## [Data supplied]
******************************
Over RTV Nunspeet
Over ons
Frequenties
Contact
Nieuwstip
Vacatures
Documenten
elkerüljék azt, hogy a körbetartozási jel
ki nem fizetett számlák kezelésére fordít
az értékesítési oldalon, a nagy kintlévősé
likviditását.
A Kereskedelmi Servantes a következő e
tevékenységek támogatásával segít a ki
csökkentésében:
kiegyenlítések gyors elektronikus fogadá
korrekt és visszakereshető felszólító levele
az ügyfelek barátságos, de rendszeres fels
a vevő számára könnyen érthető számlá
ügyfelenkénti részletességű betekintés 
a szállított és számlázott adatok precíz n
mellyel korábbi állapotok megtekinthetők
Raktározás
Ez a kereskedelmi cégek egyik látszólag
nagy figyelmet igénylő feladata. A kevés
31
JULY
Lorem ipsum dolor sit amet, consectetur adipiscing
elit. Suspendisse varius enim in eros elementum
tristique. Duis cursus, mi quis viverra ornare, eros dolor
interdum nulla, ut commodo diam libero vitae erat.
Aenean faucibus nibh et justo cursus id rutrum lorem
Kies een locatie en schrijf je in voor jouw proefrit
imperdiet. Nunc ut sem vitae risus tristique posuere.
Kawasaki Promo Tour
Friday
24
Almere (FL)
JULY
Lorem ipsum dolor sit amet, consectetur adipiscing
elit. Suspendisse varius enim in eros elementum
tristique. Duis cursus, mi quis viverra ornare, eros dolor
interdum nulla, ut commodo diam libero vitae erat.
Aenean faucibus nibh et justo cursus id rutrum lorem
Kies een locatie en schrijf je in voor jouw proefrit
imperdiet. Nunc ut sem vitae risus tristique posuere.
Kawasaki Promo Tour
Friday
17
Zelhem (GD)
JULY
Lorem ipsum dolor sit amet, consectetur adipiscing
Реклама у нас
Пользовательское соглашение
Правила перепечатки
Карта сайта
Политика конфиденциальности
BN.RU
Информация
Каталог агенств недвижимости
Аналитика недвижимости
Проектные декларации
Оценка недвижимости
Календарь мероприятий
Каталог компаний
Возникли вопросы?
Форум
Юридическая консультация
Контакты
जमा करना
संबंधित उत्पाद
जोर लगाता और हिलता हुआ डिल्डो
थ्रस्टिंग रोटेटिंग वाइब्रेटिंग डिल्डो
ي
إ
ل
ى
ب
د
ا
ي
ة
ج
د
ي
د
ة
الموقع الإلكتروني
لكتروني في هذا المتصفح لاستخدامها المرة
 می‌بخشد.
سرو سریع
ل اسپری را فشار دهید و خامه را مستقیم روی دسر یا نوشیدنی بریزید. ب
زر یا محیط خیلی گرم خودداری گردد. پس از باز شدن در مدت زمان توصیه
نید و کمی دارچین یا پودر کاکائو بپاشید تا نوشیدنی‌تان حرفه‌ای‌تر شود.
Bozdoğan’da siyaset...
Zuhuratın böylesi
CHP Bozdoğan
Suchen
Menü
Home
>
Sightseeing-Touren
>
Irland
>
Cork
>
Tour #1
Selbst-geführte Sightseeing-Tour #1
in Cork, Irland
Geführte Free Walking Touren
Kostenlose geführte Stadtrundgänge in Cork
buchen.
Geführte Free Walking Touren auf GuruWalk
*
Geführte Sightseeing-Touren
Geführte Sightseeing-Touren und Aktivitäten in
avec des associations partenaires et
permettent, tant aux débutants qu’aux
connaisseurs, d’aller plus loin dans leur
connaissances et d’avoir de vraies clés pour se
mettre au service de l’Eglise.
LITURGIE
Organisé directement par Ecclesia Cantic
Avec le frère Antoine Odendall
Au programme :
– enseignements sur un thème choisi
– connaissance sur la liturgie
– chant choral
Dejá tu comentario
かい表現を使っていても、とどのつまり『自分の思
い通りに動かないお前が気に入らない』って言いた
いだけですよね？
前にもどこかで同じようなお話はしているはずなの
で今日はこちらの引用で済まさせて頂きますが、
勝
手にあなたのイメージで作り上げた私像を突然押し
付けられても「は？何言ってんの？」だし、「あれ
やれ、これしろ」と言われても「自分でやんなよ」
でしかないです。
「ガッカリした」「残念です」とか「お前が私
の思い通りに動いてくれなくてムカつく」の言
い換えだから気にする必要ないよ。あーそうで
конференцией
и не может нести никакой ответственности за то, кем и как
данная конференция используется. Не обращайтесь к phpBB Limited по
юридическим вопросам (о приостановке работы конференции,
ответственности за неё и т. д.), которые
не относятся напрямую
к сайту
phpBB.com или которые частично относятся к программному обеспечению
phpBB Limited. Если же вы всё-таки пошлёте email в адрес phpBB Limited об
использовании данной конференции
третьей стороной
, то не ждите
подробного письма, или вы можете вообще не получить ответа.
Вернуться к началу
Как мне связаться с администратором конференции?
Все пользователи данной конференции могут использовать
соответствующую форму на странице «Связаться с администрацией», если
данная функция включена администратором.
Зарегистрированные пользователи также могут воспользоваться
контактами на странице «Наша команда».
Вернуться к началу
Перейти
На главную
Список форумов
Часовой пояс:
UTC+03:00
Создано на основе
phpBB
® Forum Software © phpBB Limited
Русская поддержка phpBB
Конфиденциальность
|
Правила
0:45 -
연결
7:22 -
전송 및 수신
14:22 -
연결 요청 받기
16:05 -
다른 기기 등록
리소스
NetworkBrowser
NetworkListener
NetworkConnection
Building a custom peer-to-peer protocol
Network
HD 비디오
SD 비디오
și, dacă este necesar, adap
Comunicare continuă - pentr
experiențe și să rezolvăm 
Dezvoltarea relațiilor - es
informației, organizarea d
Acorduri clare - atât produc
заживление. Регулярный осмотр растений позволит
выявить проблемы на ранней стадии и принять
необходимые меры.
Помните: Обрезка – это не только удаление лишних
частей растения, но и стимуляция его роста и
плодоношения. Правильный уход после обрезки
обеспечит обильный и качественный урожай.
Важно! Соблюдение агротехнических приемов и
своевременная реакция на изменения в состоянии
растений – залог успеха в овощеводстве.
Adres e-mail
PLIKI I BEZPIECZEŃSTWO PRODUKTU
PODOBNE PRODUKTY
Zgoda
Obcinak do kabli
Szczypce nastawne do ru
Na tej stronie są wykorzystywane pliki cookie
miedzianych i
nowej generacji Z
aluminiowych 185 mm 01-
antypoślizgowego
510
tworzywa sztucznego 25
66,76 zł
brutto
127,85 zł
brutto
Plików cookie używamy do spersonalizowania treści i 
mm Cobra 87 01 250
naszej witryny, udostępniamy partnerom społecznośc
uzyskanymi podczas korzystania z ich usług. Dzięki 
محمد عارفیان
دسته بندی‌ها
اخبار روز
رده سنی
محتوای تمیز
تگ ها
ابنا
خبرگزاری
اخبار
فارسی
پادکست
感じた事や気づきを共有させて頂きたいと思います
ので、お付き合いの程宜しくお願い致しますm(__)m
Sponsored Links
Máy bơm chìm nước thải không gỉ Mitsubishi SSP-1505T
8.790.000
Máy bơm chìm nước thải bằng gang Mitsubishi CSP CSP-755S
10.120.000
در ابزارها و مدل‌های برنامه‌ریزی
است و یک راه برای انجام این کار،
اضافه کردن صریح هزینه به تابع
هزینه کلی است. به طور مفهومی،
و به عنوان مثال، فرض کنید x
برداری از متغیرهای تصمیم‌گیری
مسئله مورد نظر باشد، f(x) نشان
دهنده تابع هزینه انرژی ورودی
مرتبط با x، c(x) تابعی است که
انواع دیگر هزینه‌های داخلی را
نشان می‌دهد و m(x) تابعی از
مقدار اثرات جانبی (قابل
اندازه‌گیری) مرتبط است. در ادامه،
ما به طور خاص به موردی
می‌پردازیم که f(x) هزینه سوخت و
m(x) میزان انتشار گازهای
******************************
## [Problem description]
Scan the entries above for the word "گیری", then copy every line in which it occurs.

## [Exercise response]
برداری از متغیرهای تصمیم‌گیری
اندازه‌گیری) مرتبط است. در ادامه،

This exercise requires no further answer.